Segment Start: WORKING DATA

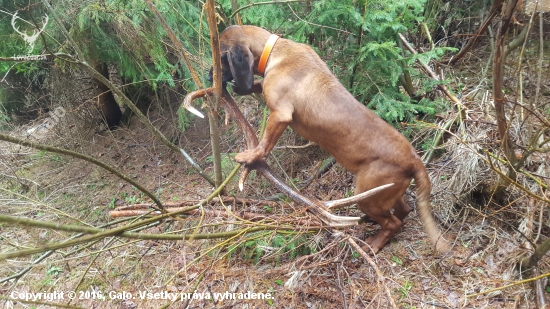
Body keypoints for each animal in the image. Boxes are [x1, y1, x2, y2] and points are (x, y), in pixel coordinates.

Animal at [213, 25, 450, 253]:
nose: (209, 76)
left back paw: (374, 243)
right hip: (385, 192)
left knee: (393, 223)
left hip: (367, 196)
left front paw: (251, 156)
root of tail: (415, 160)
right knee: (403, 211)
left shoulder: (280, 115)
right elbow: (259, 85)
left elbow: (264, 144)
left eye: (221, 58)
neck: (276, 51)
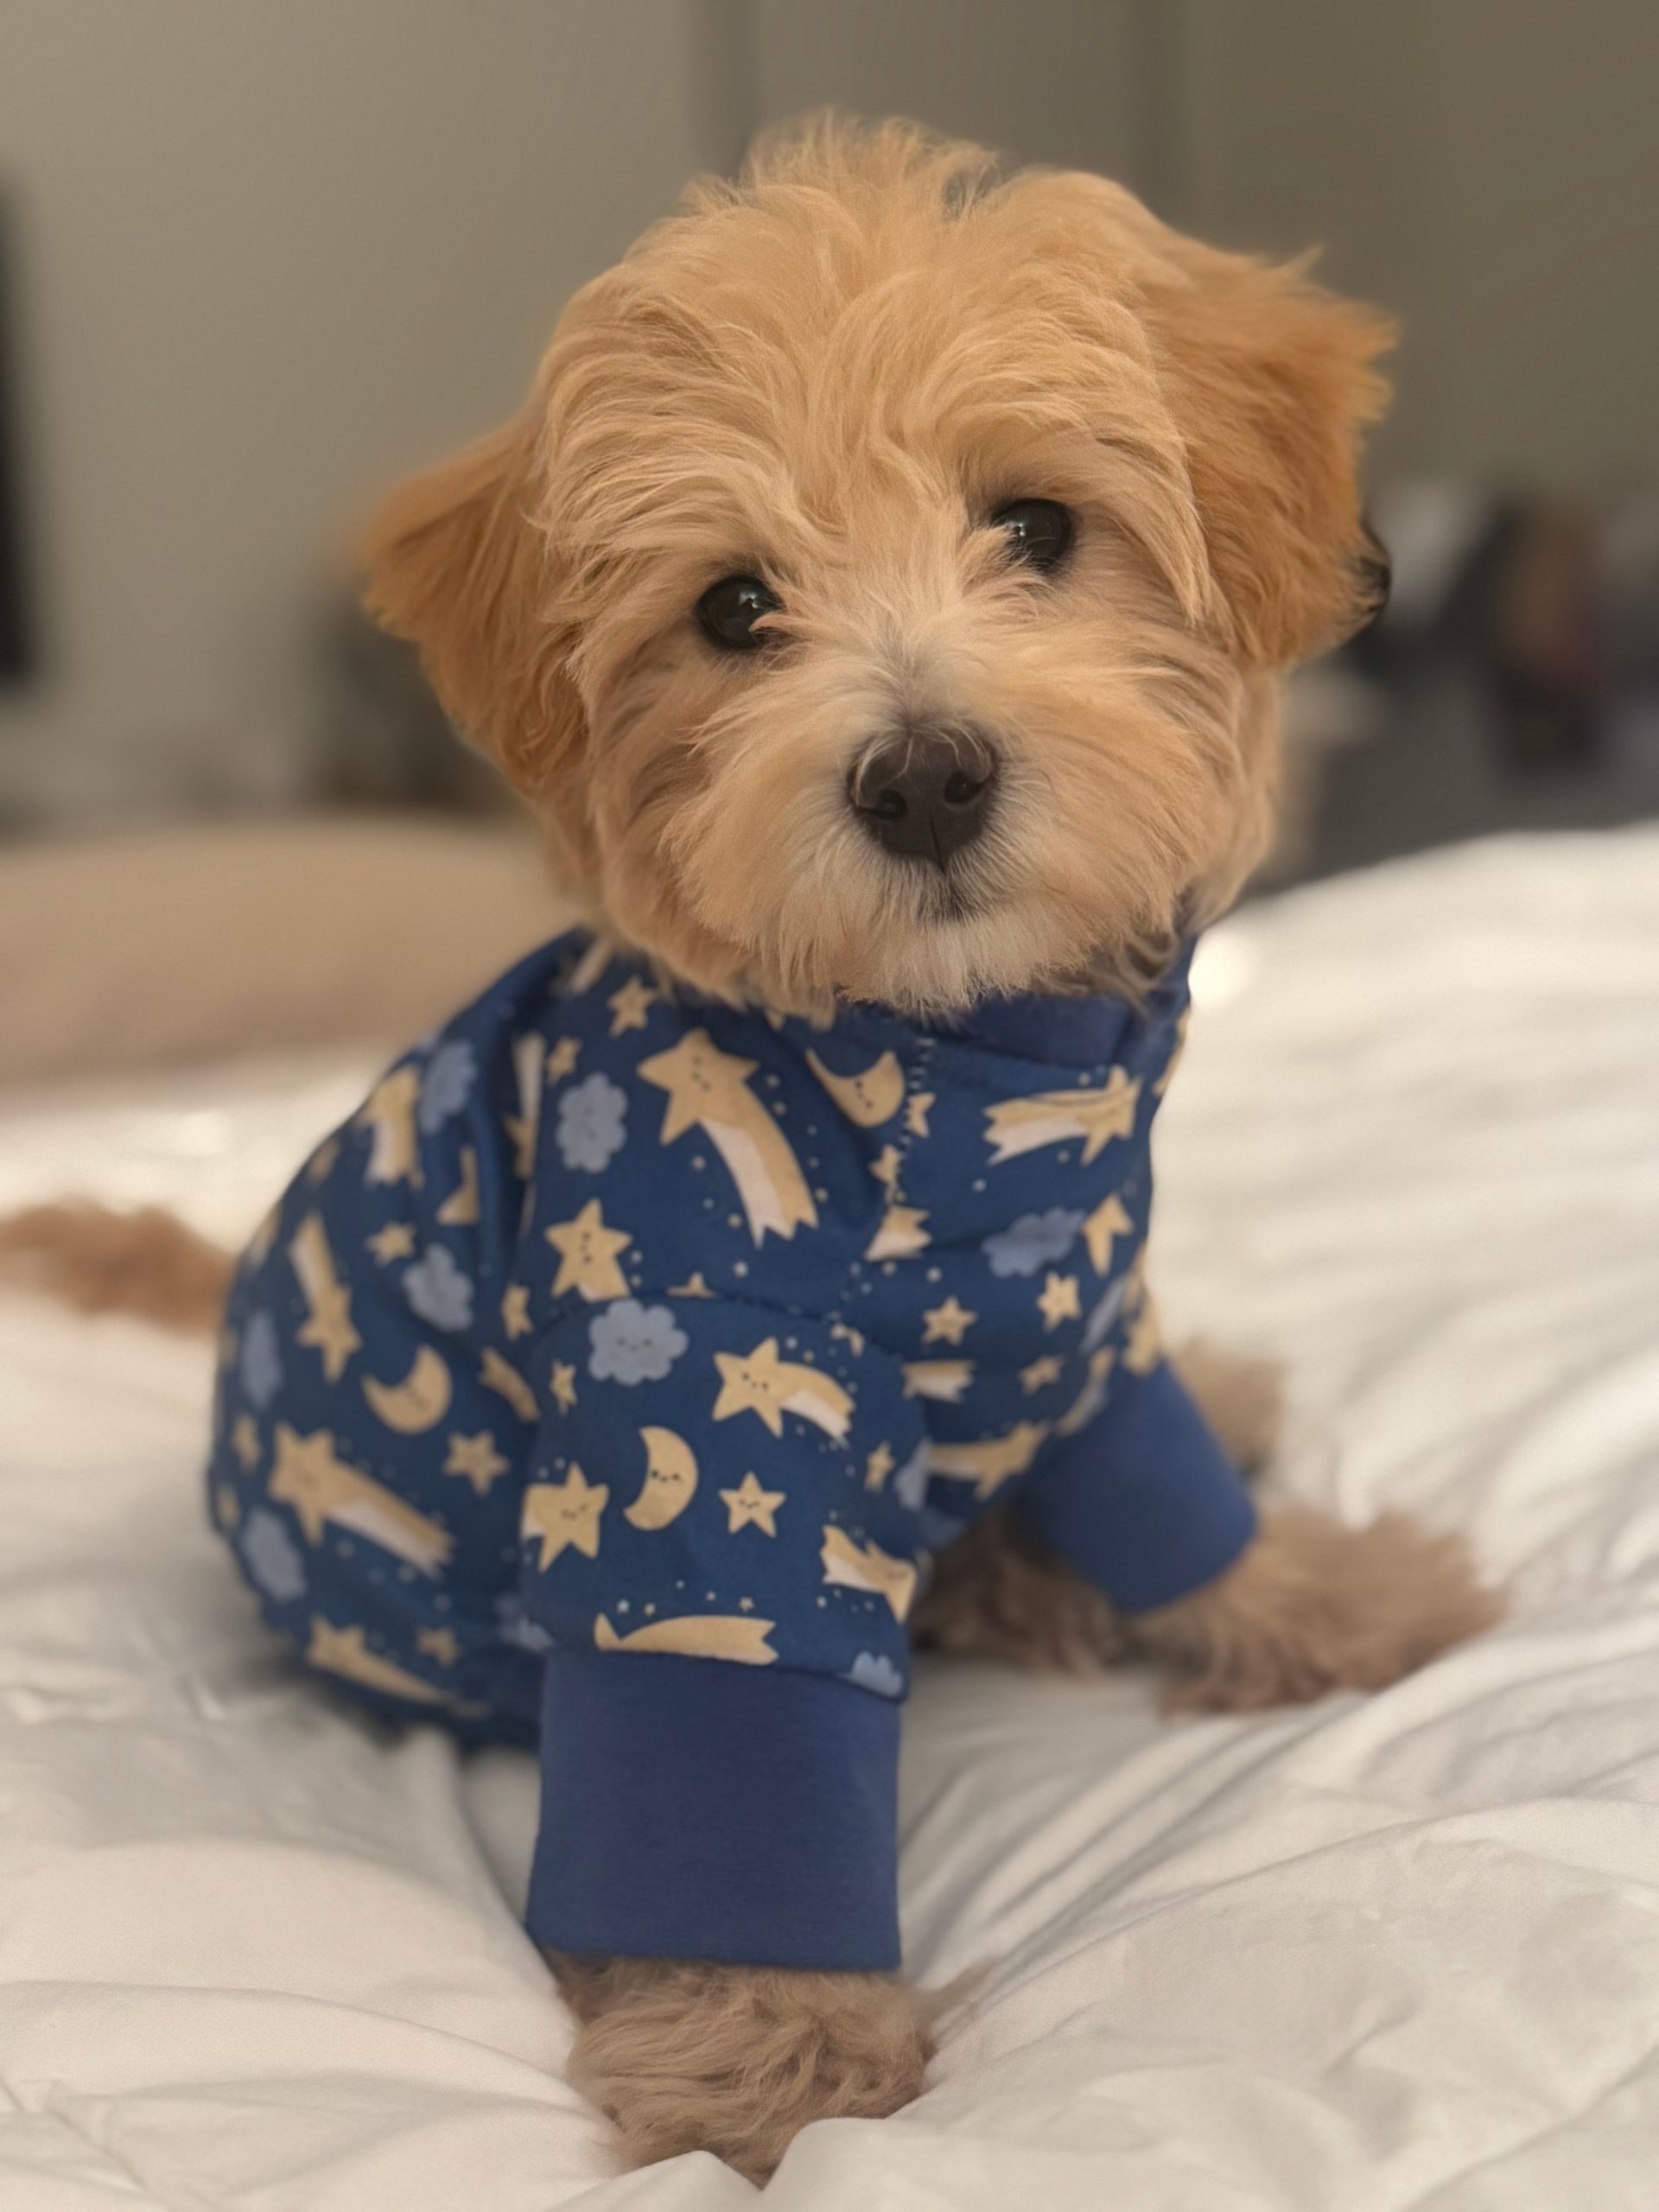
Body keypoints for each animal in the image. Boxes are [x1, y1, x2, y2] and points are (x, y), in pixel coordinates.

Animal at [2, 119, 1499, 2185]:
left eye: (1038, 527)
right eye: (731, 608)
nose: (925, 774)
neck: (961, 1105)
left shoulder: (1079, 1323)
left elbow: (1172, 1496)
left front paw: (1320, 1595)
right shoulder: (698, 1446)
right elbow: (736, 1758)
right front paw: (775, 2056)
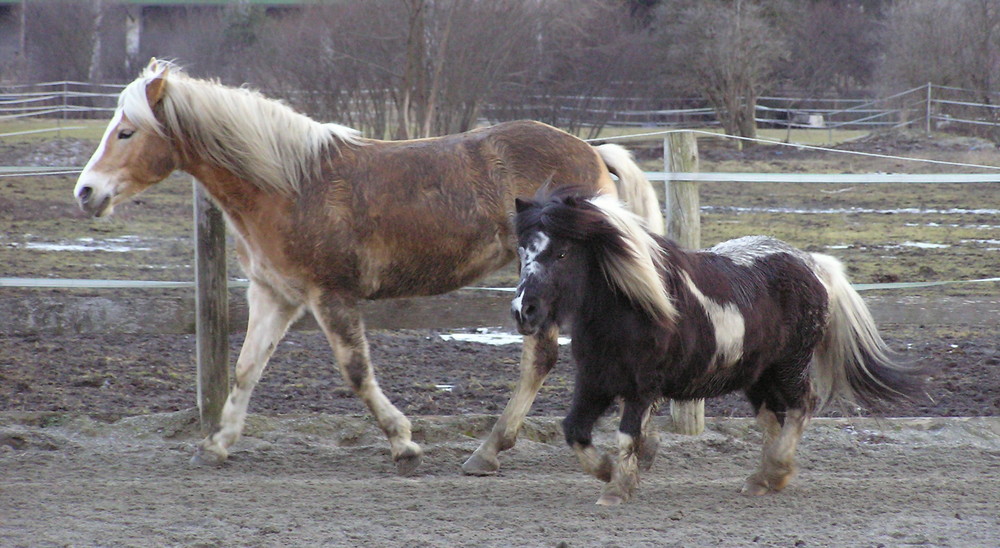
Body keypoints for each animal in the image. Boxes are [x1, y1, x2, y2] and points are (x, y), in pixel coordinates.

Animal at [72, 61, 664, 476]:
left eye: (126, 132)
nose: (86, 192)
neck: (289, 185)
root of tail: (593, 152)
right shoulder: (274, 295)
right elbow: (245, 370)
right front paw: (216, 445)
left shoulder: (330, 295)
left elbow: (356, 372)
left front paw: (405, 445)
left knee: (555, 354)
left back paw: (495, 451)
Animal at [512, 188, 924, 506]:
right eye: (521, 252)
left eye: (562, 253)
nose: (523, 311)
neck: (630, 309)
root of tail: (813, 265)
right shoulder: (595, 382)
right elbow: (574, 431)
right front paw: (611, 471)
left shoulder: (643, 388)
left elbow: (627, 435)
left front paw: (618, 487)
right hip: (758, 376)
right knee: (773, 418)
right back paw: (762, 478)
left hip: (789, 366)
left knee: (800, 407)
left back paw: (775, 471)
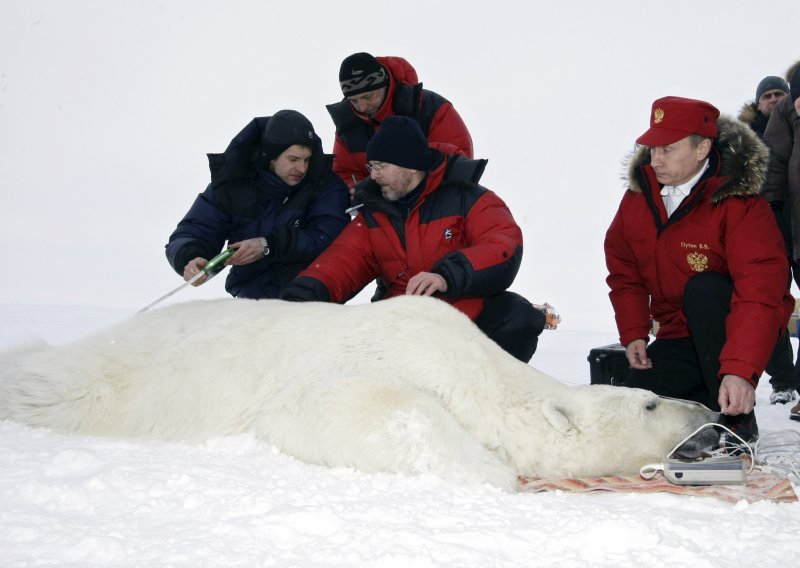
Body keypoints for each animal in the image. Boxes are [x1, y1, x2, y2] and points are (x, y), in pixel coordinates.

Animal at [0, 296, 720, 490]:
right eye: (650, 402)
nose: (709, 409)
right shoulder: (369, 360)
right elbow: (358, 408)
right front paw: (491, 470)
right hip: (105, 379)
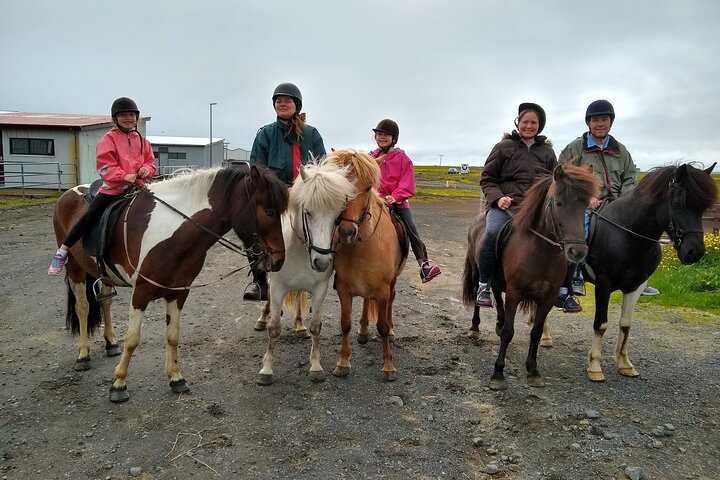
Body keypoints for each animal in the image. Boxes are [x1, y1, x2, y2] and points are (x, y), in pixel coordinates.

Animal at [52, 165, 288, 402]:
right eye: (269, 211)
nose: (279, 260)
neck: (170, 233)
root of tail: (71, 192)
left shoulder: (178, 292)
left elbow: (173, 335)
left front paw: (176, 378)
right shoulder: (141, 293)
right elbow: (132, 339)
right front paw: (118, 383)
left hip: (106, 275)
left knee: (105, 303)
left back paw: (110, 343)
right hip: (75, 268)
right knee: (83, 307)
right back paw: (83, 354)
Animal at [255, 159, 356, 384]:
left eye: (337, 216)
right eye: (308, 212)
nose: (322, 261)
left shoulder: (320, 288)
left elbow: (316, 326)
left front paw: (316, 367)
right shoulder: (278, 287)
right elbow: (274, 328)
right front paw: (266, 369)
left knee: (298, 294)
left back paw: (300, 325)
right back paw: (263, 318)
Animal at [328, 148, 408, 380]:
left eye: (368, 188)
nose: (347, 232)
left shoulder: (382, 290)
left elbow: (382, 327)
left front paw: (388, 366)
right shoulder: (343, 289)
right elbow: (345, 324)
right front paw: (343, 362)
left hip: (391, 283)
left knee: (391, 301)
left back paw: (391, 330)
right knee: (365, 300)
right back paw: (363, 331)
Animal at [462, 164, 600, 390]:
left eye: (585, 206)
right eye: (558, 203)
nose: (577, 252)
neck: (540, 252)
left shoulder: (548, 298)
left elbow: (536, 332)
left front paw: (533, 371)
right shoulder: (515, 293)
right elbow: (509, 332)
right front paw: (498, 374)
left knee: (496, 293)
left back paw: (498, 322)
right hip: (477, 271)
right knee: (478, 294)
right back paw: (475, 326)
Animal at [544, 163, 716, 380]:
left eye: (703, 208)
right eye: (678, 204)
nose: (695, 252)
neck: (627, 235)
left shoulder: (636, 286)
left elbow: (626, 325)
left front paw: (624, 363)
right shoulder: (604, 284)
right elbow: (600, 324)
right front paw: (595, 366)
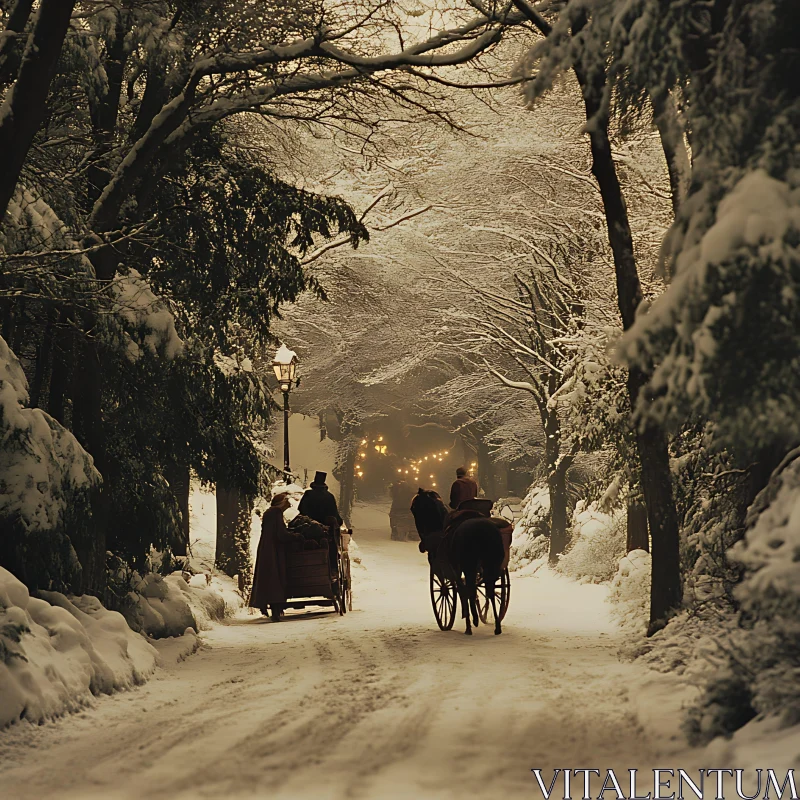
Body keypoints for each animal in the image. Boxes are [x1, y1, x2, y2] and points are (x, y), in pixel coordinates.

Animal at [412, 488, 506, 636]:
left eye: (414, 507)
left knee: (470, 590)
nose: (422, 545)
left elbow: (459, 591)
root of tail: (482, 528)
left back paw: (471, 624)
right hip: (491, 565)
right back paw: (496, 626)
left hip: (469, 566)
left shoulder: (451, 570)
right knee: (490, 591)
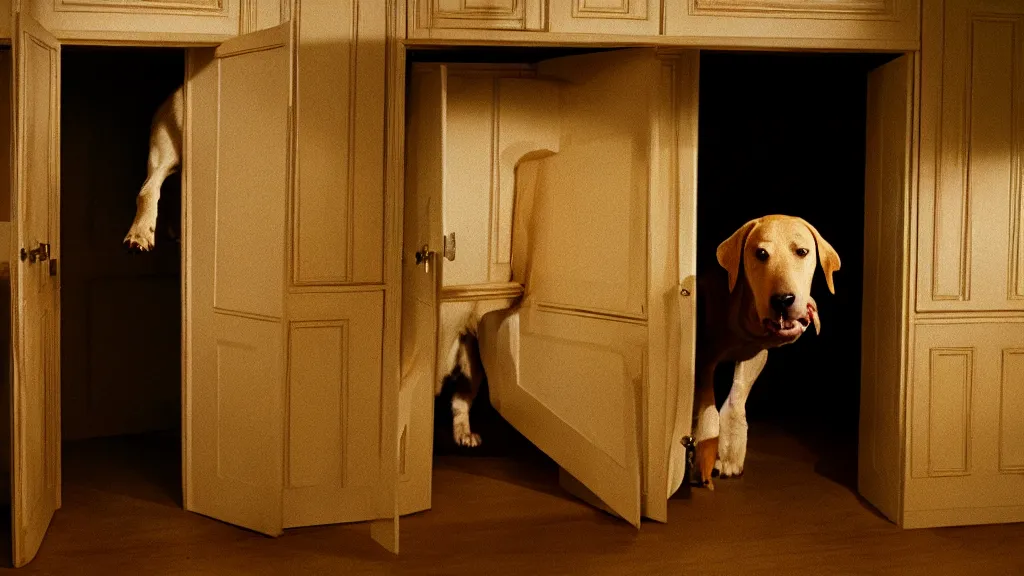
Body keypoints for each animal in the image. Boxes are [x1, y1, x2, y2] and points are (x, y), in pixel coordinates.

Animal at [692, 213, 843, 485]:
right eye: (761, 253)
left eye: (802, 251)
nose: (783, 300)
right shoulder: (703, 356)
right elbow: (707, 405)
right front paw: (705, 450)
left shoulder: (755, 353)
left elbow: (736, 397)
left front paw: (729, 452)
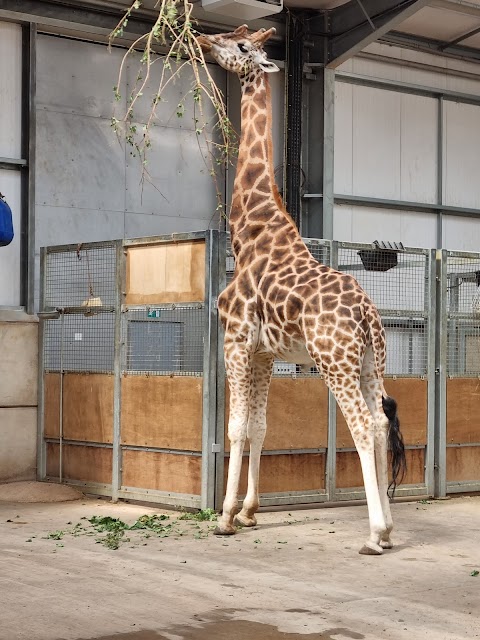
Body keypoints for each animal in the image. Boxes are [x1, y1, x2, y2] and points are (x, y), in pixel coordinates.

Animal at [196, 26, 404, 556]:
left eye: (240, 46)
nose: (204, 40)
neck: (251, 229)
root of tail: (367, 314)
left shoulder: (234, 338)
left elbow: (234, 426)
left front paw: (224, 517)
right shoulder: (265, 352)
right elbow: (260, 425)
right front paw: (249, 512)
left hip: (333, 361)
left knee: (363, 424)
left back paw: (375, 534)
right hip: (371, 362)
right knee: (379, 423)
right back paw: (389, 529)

Segment End: WORKING DATA

Word for word, restate the lines of the listing above starting at the line with "left hip: (106, 275)" and ending at the line with "right front paw: (343, 362)", and nothing outside them.

> **SOLVED PROBLEM**:
left hip: (106, 275)
left knee: (105, 303)
left back paw: (110, 343)
right hip: (75, 268)
right knee: (83, 307)
right back paw: (83, 354)
Animal at [255, 159, 356, 384]:
left eye: (337, 216)
right eye: (308, 212)
nose: (322, 261)
left shoulder: (320, 288)
left elbow: (316, 326)
left front paw: (316, 367)
right shoulder: (278, 287)
right elbow: (274, 328)
right front paw: (266, 369)
left knee: (298, 294)
left back paw: (300, 325)
right back paw: (263, 318)
Animal at [328, 148, 408, 380]:
left eye: (368, 188)
nose: (347, 232)
left shoulder: (382, 290)
left elbow: (382, 327)
left front paw: (388, 366)
right shoulder: (343, 289)
right elbow: (345, 324)
right front paw: (343, 362)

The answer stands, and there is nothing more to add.